(Records provided)

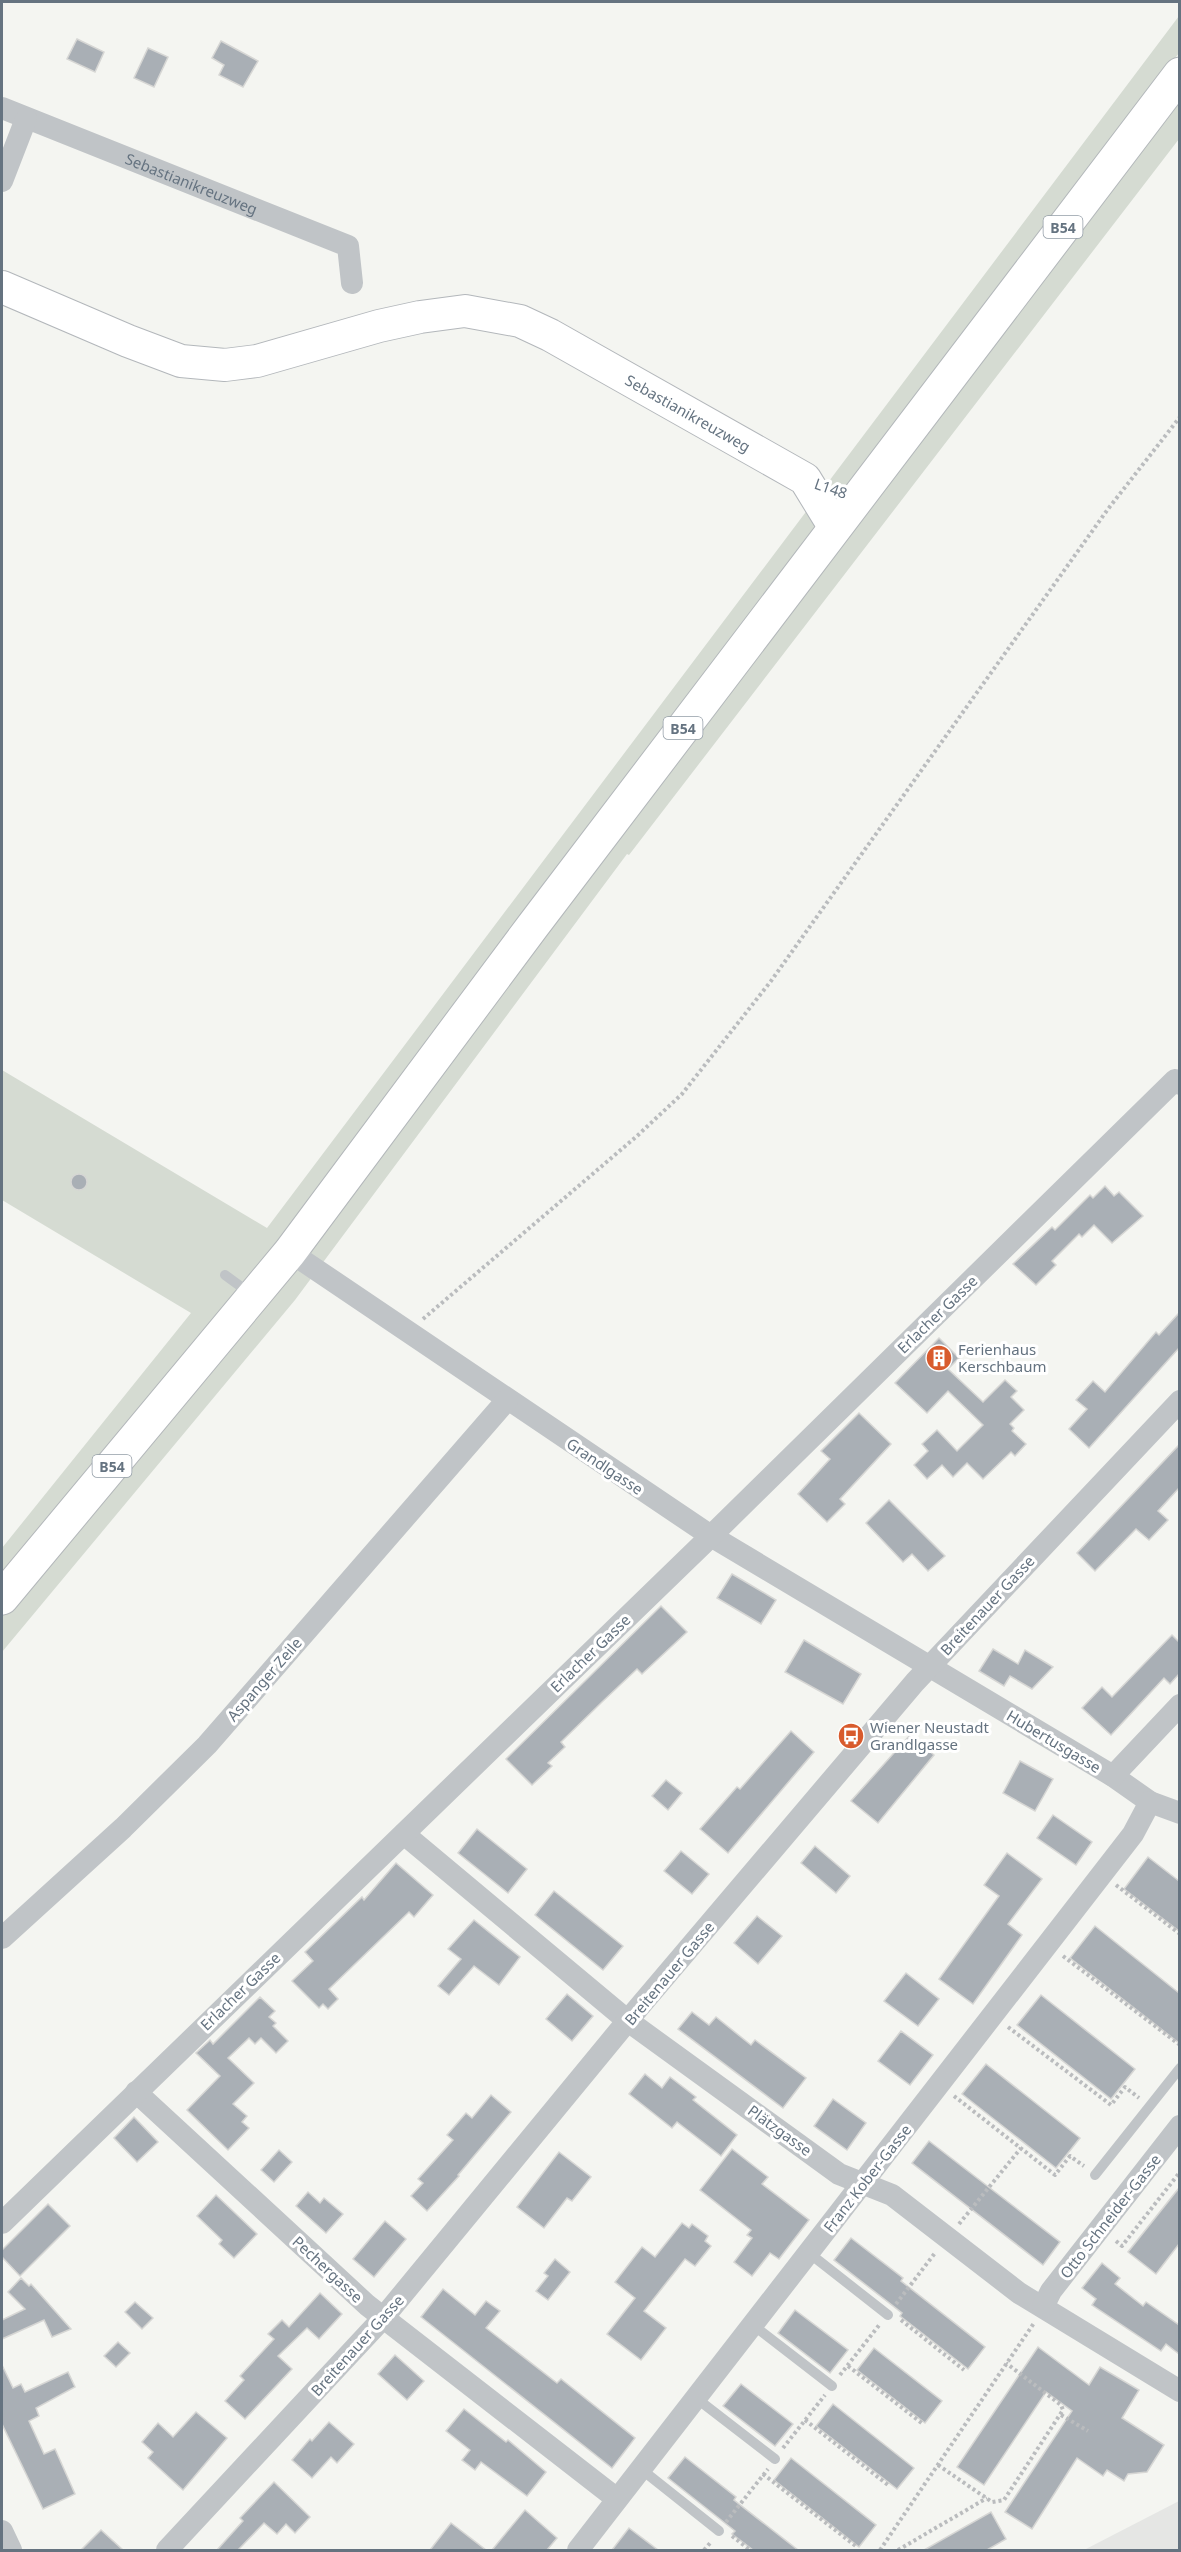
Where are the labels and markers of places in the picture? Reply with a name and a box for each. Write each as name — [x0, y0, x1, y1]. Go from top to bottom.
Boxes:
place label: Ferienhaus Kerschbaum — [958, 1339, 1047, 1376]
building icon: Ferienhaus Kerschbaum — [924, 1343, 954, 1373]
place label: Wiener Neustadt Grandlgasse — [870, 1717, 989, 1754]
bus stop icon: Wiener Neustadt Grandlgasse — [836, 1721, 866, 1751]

(End Records provided)
(Records provided)

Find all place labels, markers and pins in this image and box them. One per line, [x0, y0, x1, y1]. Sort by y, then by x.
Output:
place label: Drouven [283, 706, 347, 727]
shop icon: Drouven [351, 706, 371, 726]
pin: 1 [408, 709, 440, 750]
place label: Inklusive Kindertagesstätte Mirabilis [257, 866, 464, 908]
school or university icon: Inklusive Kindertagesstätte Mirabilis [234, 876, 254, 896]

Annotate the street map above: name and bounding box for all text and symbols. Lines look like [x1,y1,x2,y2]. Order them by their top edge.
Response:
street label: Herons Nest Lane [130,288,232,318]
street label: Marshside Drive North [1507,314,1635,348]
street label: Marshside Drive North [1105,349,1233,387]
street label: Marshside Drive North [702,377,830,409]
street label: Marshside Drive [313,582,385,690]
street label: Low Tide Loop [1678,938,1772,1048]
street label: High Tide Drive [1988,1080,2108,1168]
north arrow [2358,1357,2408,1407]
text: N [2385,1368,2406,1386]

(End Records provided)

» Task goal: Look over the data above and show each line that contains "markers".

» Your solution:
Where are the labels and markers of places in the picture? Reply with a name and a box for each. Write each as name — [x0, y0, x1, y1]. Go from top to bottom.
Find all place labels, markers and pins in this image and box them. One per line, [x0, y0, x1, y1]. Sort by y, then by x.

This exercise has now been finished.